◆ What to do
Retype exactly the lines that run from the line with "Table 4. Microorganisms" to the final line of the entries, keeping both ends and nothing else.

◆ Exercise material
———

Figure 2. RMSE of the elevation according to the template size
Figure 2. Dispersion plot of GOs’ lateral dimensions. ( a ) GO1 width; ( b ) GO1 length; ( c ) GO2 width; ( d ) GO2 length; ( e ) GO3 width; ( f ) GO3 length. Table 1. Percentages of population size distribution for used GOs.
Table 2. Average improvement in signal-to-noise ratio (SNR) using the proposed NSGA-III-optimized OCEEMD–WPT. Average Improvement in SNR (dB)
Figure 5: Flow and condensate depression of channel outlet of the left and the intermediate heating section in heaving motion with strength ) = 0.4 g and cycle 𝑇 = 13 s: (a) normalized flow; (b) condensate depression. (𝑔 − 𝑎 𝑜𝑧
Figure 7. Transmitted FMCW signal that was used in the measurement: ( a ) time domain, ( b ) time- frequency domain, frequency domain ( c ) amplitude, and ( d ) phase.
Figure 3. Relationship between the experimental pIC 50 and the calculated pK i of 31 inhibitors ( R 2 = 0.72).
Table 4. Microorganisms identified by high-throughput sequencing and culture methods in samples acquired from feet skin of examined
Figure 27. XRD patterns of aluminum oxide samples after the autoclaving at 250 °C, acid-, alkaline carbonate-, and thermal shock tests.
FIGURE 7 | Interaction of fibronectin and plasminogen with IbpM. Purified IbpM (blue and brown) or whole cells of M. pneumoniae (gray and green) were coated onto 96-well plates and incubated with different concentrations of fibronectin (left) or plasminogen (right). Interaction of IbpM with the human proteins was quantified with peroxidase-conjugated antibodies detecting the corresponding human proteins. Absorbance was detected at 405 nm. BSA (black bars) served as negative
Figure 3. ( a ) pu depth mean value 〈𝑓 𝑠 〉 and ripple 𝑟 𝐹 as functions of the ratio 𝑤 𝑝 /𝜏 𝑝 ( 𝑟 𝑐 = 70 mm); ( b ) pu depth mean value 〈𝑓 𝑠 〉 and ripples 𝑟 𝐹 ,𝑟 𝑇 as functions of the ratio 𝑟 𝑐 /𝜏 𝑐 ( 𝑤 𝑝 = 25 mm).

———

◆ Exercise answer
Table 4. Microorganisms identified by high-throughput sequencing and culture methods in samples acquired from feet skin of examined
Figure 27. XRD patterns of aluminum oxide samples after the autoclaving at 250 °C, acid-, alkaline carbonate-, and thermal shock tests.
FIGURE 7 | Interaction of fibronectin and plasminogen with IbpM. Purified IbpM (blue and brown) or whole cells of M. pneumoniae (gray and green) were coated onto 96-well plates and incubated with different concentrations of fibronectin (left) or plasminogen (right). Interaction of IbpM with the human proteins was quantified with peroxidase-conjugated antibodies detecting the corresponding human proteins. Absorbance was detected at 405 nm. BSA (black bars) served as negative
Figure 3. ( a ) pu depth mean value 〈𝑓 𝑠 〉 and ripple 𝑟 𝐹 as functions of the ratio 𝑤 𝑝 /𝜏 𝑝 ( 𝑟 𝑐 = 70 mm); ( b ) pu depth mean value 〈𝑓 𝑠 〉 and ripples 𝑟 𝐹 ,𝑟 𝑇 as functions of the ratio 𝑟 𝑐 /𝜏 𝑐 ( 𝑤 𝑝 = 25 mm).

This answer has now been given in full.